A. Structural Dependencies and Capture Violations
In order to reuse test stimulus and test responses generated using traditional ATPG tools for single-clock capture cycles, it is necessary to ensure throughout the multiclock capture cycle that stimulus data bits are overwritten with test response bits only after they have become According to the timing diagram shown in Fig. 4 , FF1 and FF2 are assigned to different scan segments, and hence, their capture clocks do not occur simultaneously. As FF2 depends on FF1, after applying the capture clock to FF1 (clk1 = 00100), the value held by FF1, representing stimulus data for FF2, is overwritten with the test response bit.
Definition 3: The situation when a capture clock applied to a flip-flop in the design overwrites a necessary stimulus bit is referred to as a "capture violation."
The structural dependencies between flip-flops in the design have to be analyzed in order to identify all possible "capture violation" situations. For this purpose, a structural dependency graph (SDG) can be derived from the net list of a design. Each node in the SDG corresponds to a flip-flop in the design, and a directed edge from node V i to node V j means there is a combinational path from the output of flip-flop V i to the input of flip-flop Vj.
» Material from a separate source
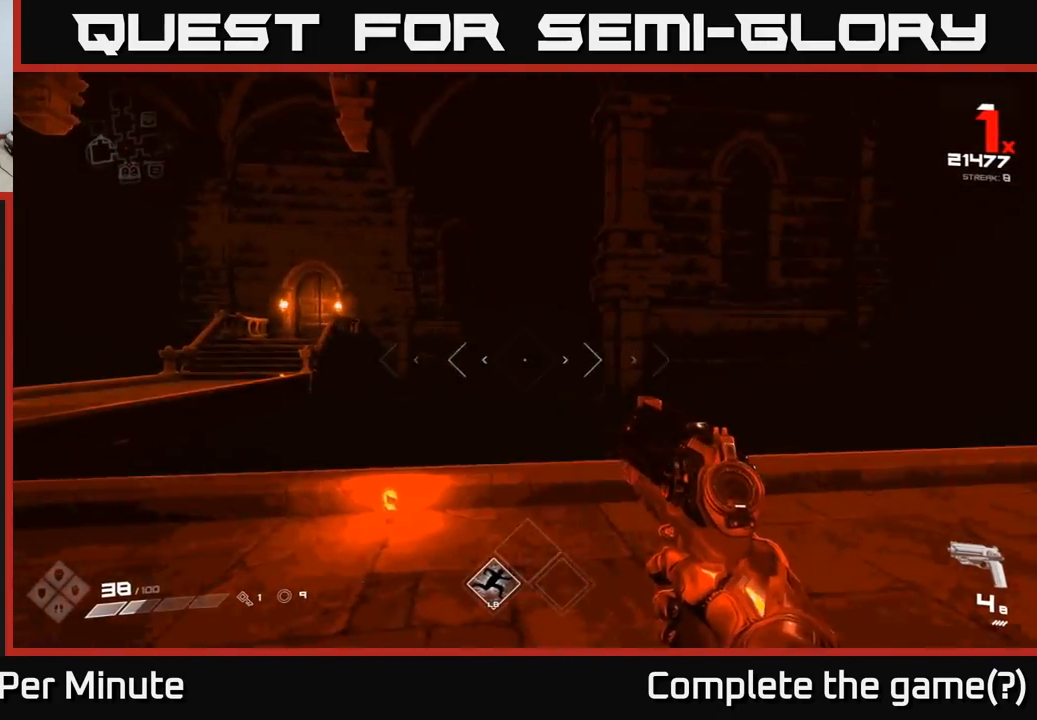
{"dt_ms": 500, "buttons": [], "left_stick": "left", "right_stick": "center"}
According to the SDG model, Vi depends on V j , if there is a path in the SDG from V j to V i . In case of a bidirectional dependency between two nodes V i and V j , i.e., V i and V j belong to a cycle in the SDG, flip-flops Vi and Vj must receive the same capture clock in order to avoid a "capture violation" situation. Generalizing this observation, all nodes from a strongly connected component (or simply strong component) [7] of the SDG must share the same capture clock, as there is a path between each pair of nodes of a strong component. Consider, for example, the SDG shown in Fig. 5 . Nodes  FF4, FF5, FF6, FF7 , and FF8 form a strong component as there is a path between each ordered pair of them. Applying the capture clock to one of these flip-flops before applying it to the others will result in a capture violation. For example, capturing first in FF4 will overwrite the test stimulus needed by FF5, FF6, and FF8, and so on. Therefore, flip-flops FF4, FF5, FF6, FF7, and FF8 must be assigned to the same scan segment in order to receive the same capture clock.
From the above discussion, it can be concluded that structural dependencies between flip-flops have to be taken into account when assigning flip-flops to scan segments in order to preserve test stimulus and test response vectors computed for single-clock capture. Section III presents a systematic method for partitioning the flip-flops in the design into equal-length scan segments and scheduling segment capture clocks while avoiding "capture violations."
B. Scan Chain Partitioning
Partitioning the flip-flops in the design into scan segments must meet the following two constraints.
1) The scan segments have to be length-balanced. 2) There is at least one ordering of the segment capture clocks which does not lead to any "capture violations" between the scan segments. According to the low power scan architecture presented in Fig. 1 , all flip-flops assigned to a scan segment share the same clock signal. As explained earlier, all flip-flops covered by a strong component in the SDG must share the same capture clock in order to avoid "capture violations," and consequently, they must be all assigned to the same scan segment. This implies that the length of the scan segments will be lower bounded by the size of the largest strong component in SDG. However, the scan segment length is imposed by the given number of scan segment, as the scan segments are length-balanced. It might happen that the size of the largest strong component in the SDG exceeds the scan segment length imposed by the number of scan segments. In this case, it is necessary to "break" the largest strong component into smaller ones, which could be fitted into scan segments of the desired length. "Breaking" a strong component means removing some of the bidirectional dependencies between two or more nodes in the strong component. This can be achieved by replacing a node in the strong component with a pair of nodes: an input-only node and an output-only node. This pair will be further referred to as a "extended node." The input-only node holds the stimulus bit for the fan-out logic cone, while the output-only node captures the test response bit from the fan-in logic cone. As between the input-only node and the output-only node, there is just a one-way dependency; more precisely, the output-only node depends on the input-only node, the two nodes can have different capture clocks, and hence, they can be assigned to different scan segments.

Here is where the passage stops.